Breaking Down Barriers

 By ASHLEY SHAH, freshman

A woman walks onto a college football field, clad in the glory of her school’s colors. As she assumes her position among an otherwise exclusively male team, she prepares herself for what she knows will be an intense game—despite bewildered stares from the opponents.

A man walks into a dance studio just as the other female dancers turn their gazes toward him, silently questioning his presence. Although he proves himself a talented dancer through his graceful leaps and pirouettes during rehearsals, he remains the victim of awkward stares as he works to perfect his routine.

Currently, it is far too easy to divide athletics into “female sports” and “male sports.” It is not that easy, however, to accept a male as a member of a synchronized swim team or a female as a member of a hockey team.
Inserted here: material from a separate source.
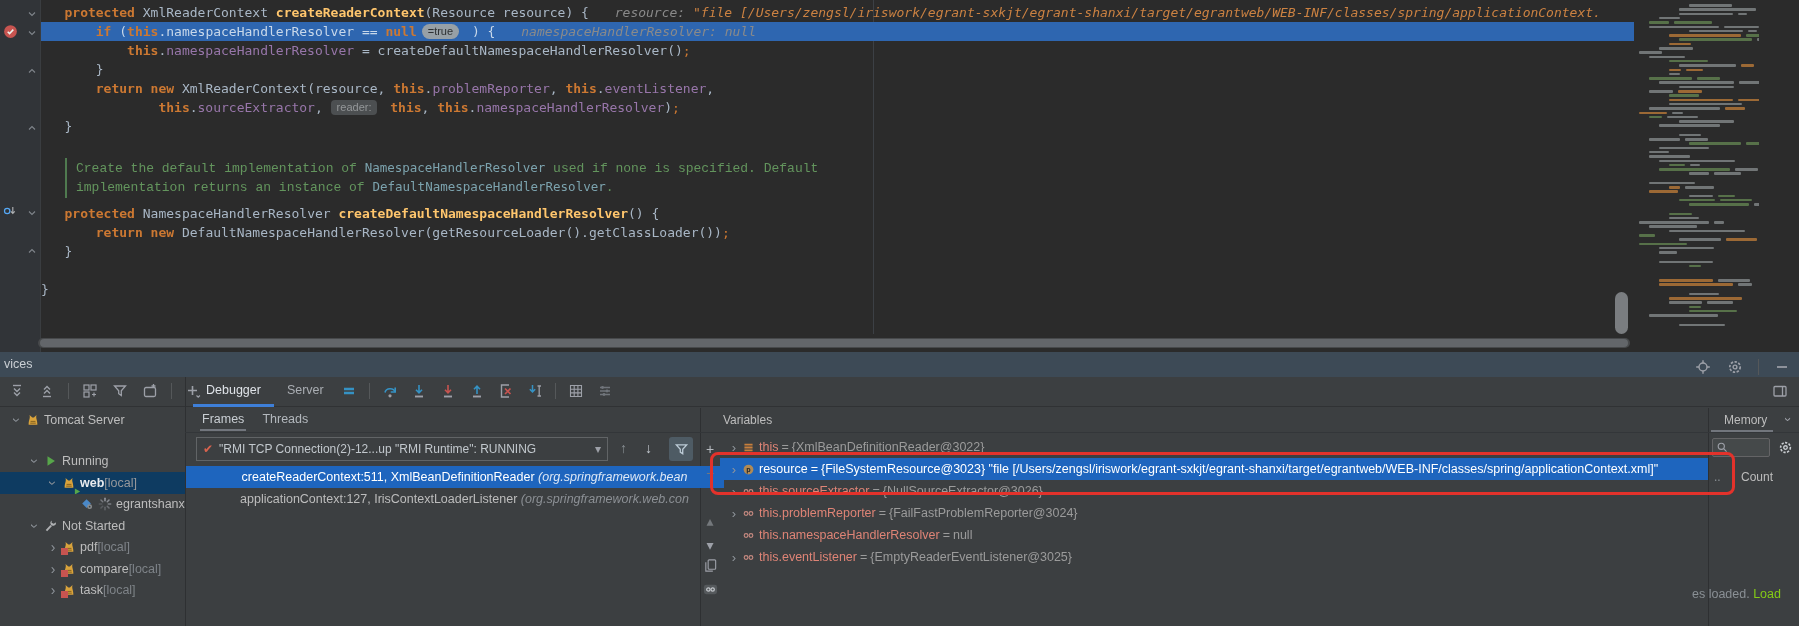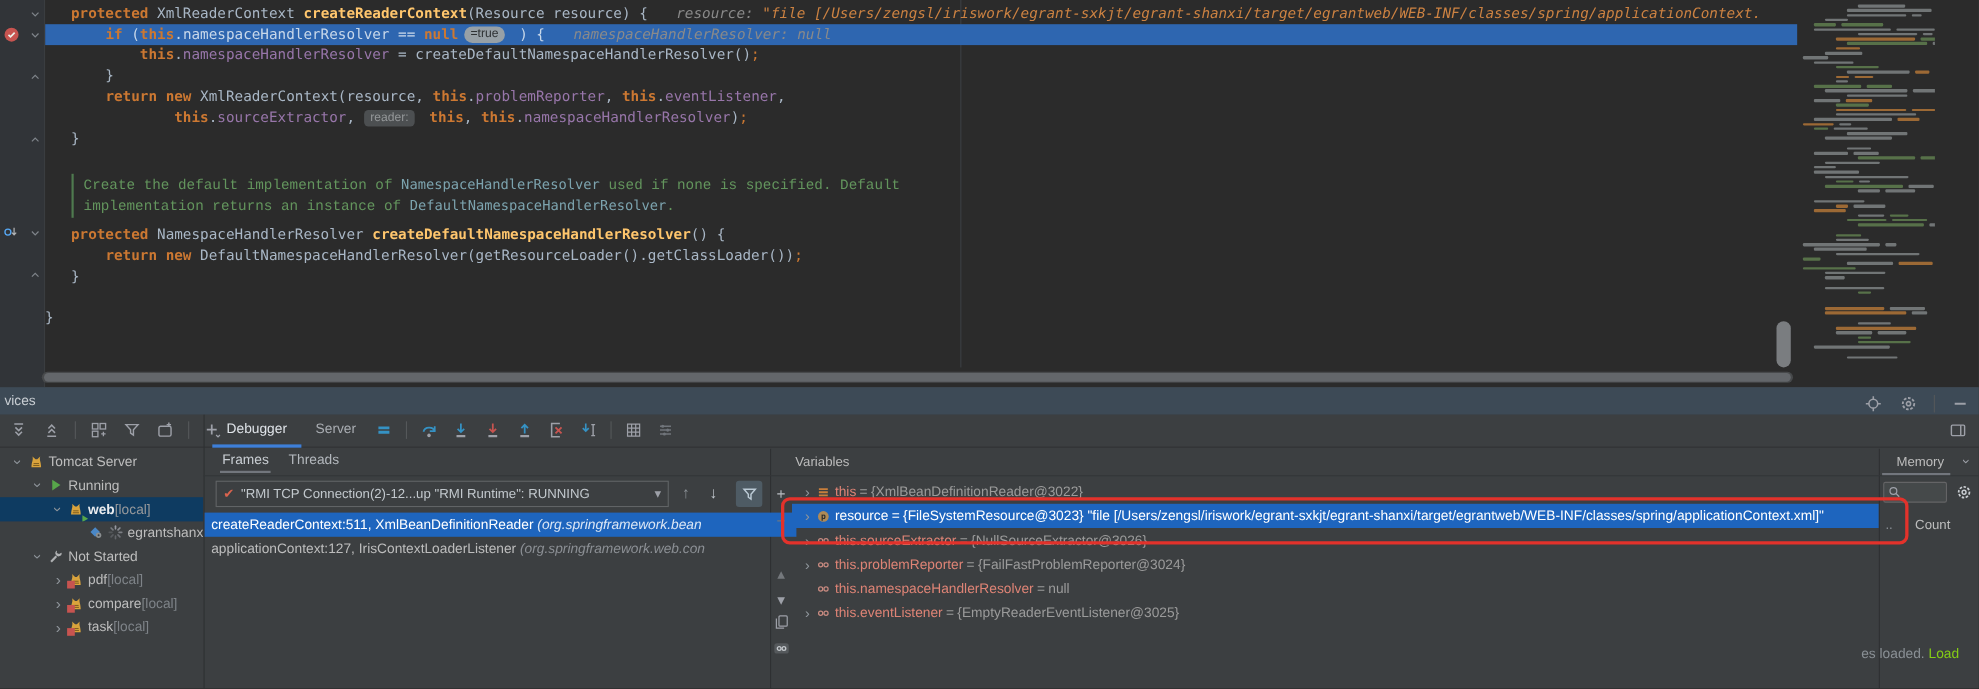"Running" div.trow { margin-top: none -> 20px }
Some say this stems from the “accurate” fitness tests that determine whether someone is physically fit for a sport, but these assessments are actually just snide ways of preventing certain people from participating. Some tests deem boys “too strong” to play a female-dominated sport, while others regard girls as “lacking average muscular composition” and therefore unfit to compete in a male-dominated one. However, it is more than likely that gender labels on sports actually occur due to the generalities we as a society have formed about which activities are “proper” for males and females and are not based on any hard science.

Yet some are out there: those who defy the limits, those who venture to cross the line despite the scrutiny. Around the world, these men and women who defy convention to play the sports they love—who dare to break the barriers of gender—are singled out and ostracized. But they still persevere, simply for the love of the game. Their talent speaks for them, even when others question their very right to participate. This chain of restrictions extends farther than just athletics: the imaginary barricade between the abilities of females and males stretches far and wide, haunting athletes, workers, and politicians everywhere. Only those who are filled to the brim with determination and courage dare to break down this barrier.
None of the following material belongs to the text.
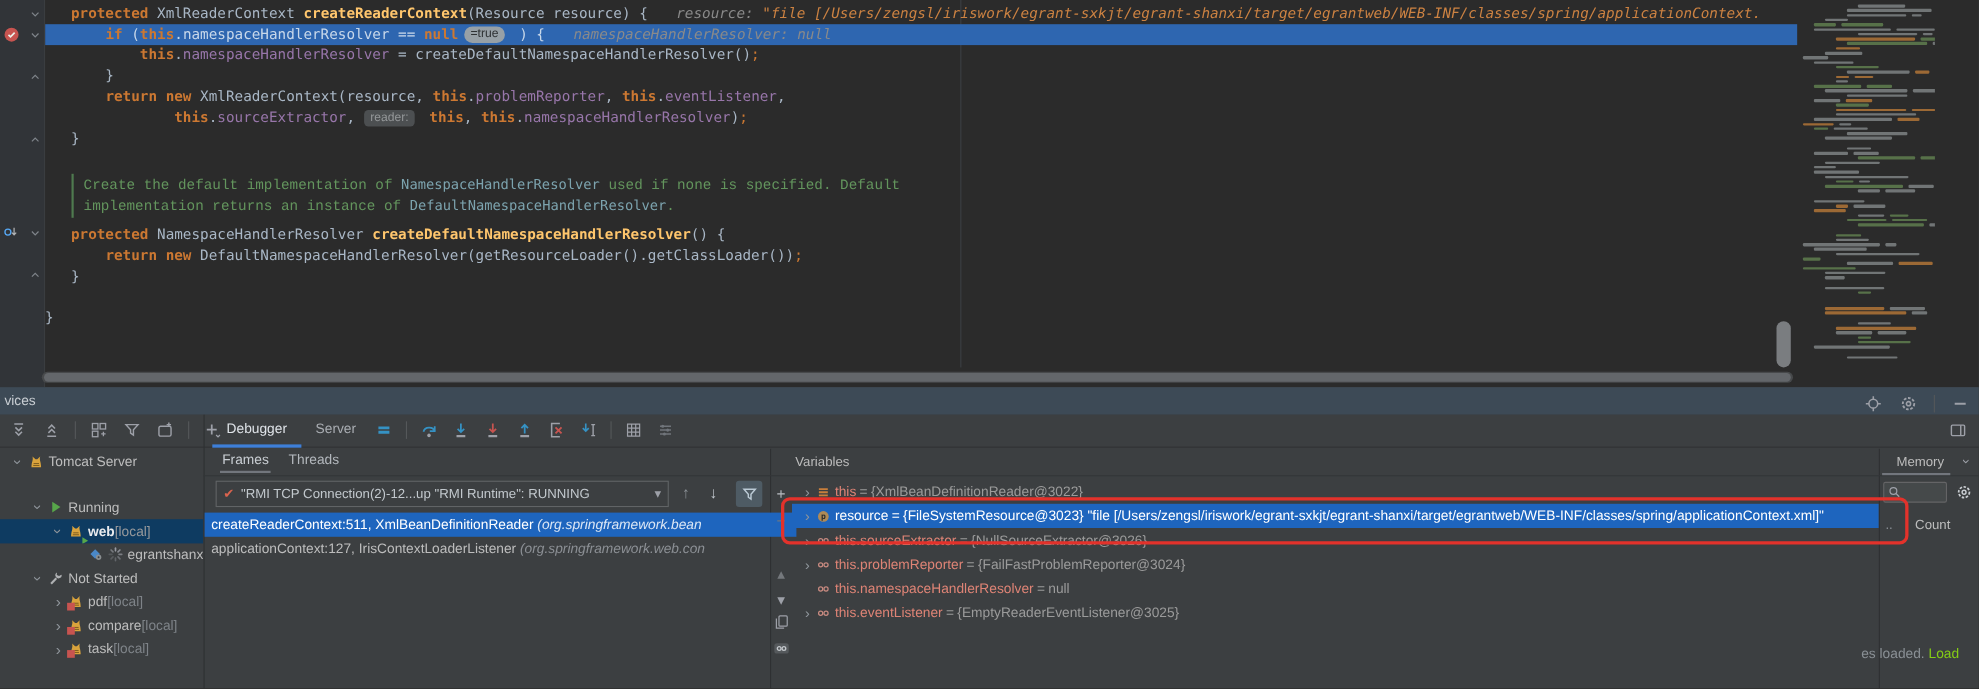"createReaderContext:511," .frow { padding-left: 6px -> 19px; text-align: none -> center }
In an age that has seen us progress past some gender norms in the stay-at-home dad controversy, is the division between the sexes fading away or persisting? Despite the surge of audacious athletes ready to break the mold, obtaining legitimate acceptance for unconventional gender roles in sports is not a light task. Take the case of Andrew LaFortezza and Jason Elbaum, both seniors at Horace Greeley High School in New York, who had to cut through much bureaucratic red tape before they were allowed to participate in their school’s only volleyball team—the girls’ team. To play volleyball that season, they had to appeal to the athletic director, pass the fitness test without being deemed “too strong,” gain approval from the superintendent, and receive a final verifying affirmation from Section 1 of the New York State Public High School Athletic Association. It’s a marvel that the season wasn’t over by the time they were finally allowed on the team.
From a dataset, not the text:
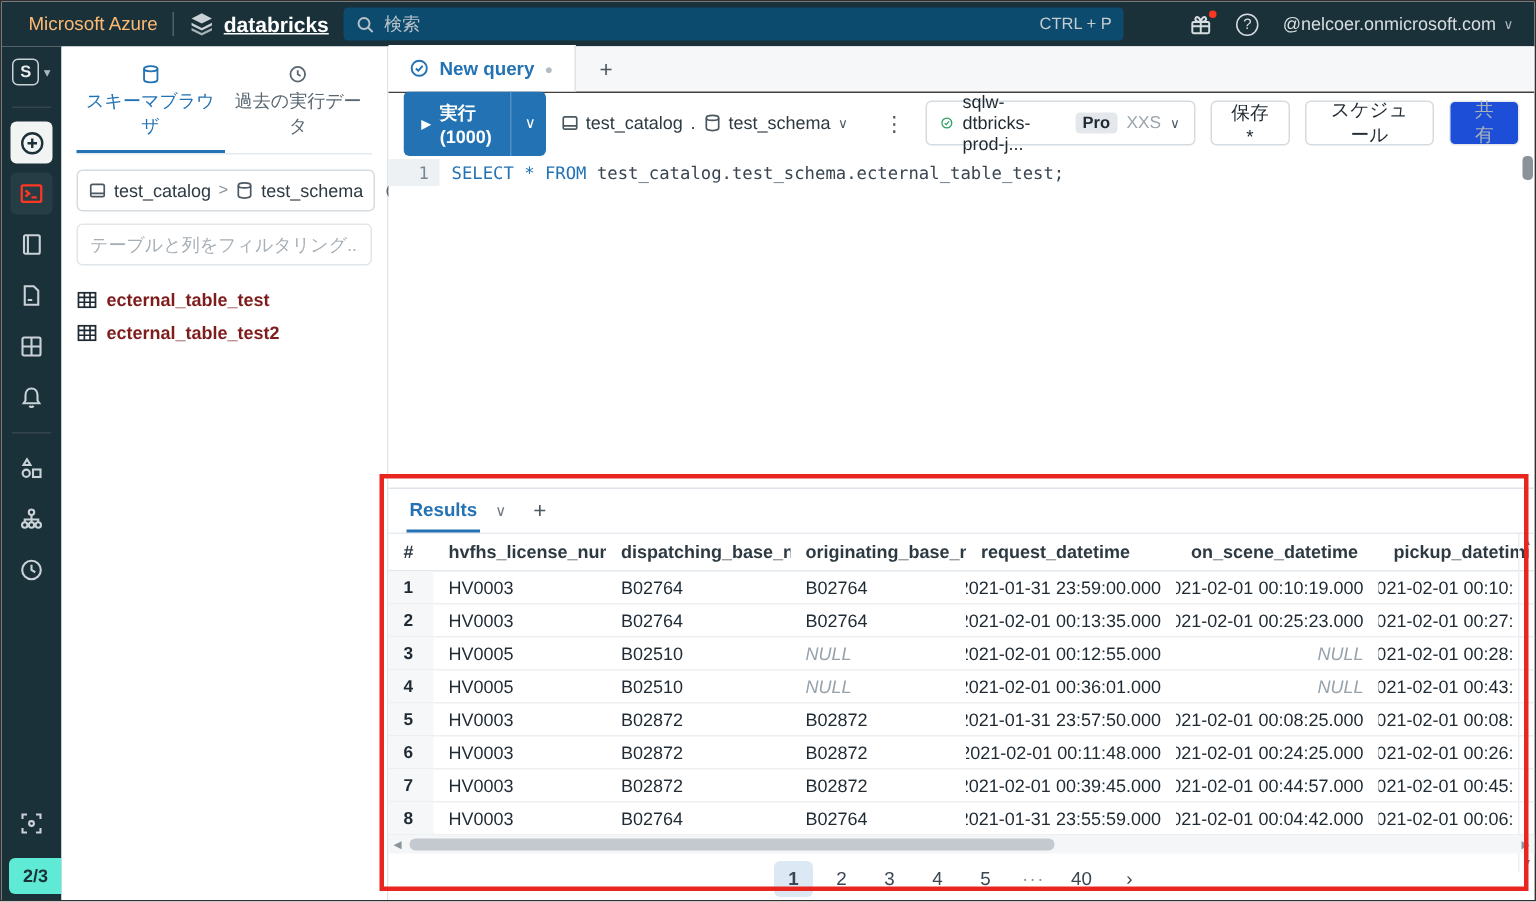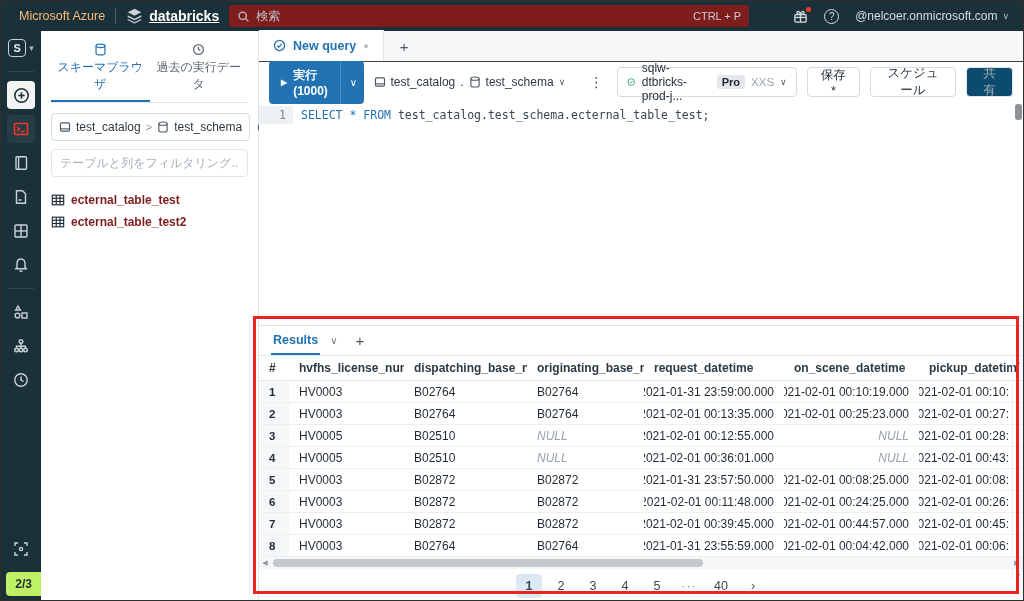"検索" .searchbox { background: #7f1d1d -> #0c4a6e }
Athleticism is a quality that should transcend gender. The woman on the football field and the man in the dance studio shouldn’t have to do additional work to be accepted if they possess the necessary talent. Similarly, students shouldn’t have to receive permission from a ridiculously long bureaucratic list of officials and coaches to be granted the opportunity to participate in a team. When all is said and done, it should be an individual’s ability—and nothing but ability—that determines whether he or she should be allowed to play.